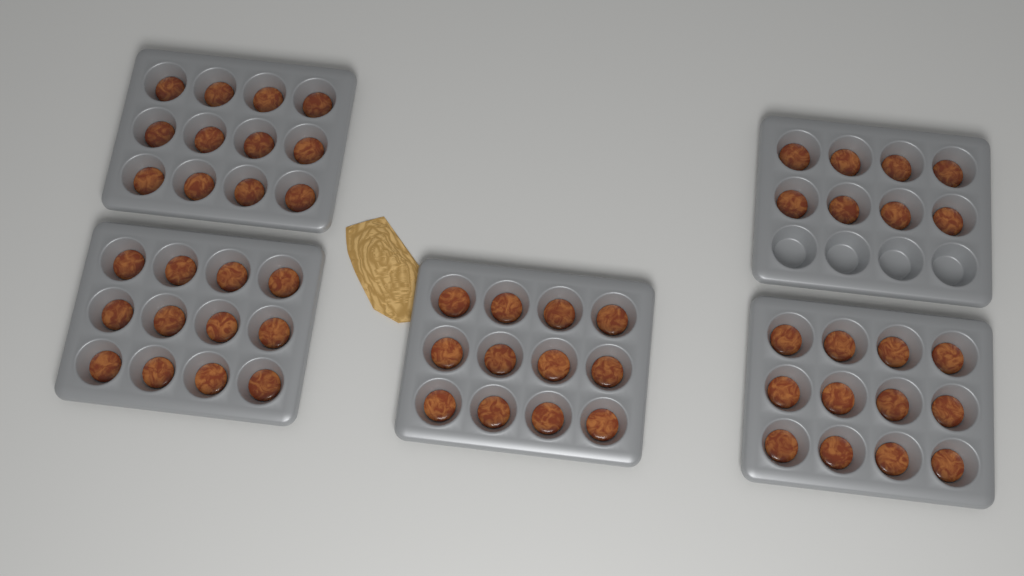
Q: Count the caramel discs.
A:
---
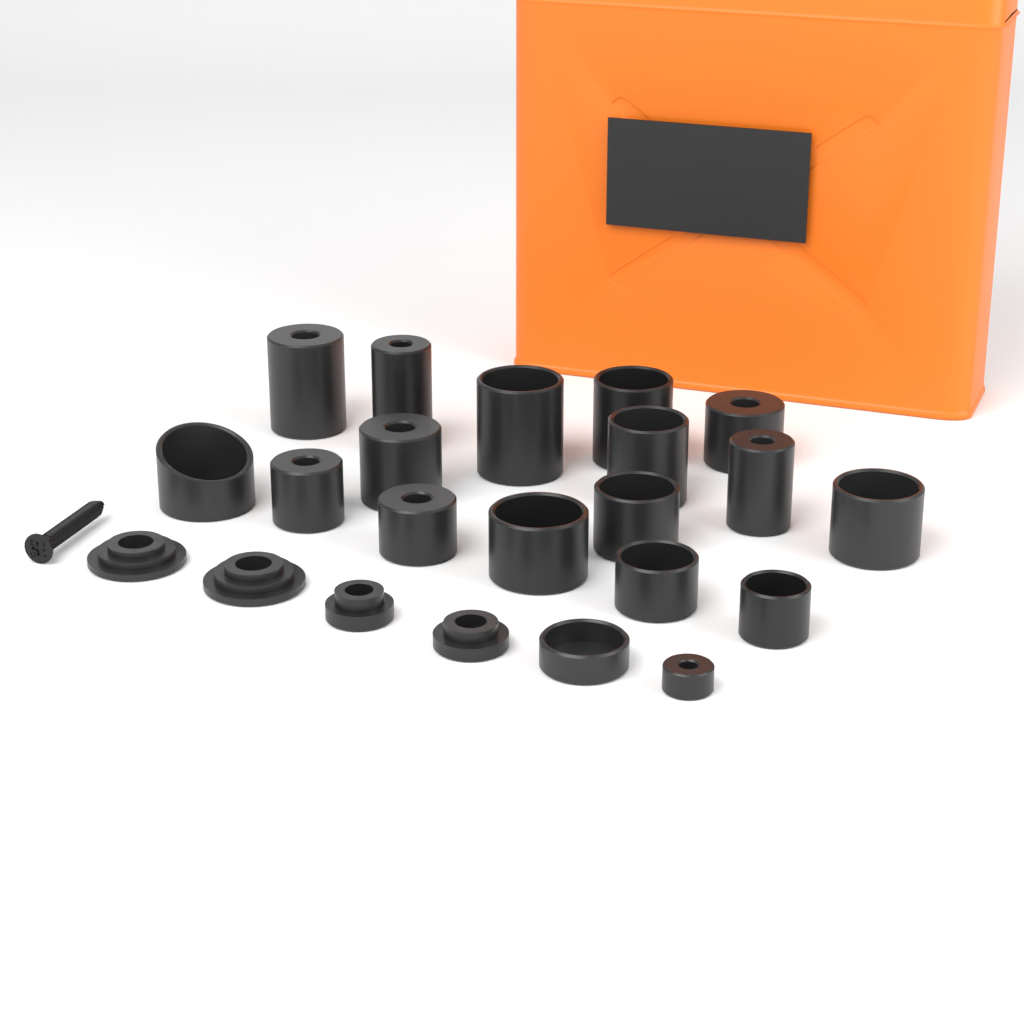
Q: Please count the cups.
--
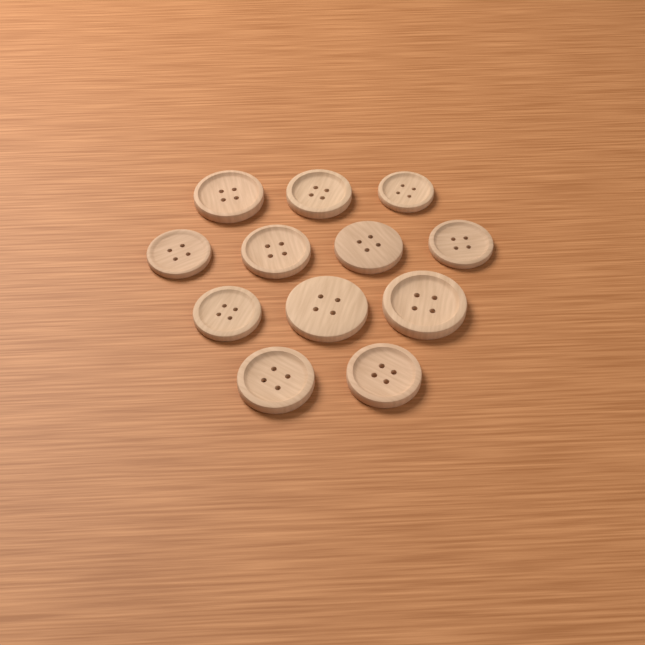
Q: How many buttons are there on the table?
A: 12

* Instruction: Collect each line of the data above that contains the word "buttons", treating uppercase and lowercase letters as different.

* Task response:
Q: How many buttons are there on the table?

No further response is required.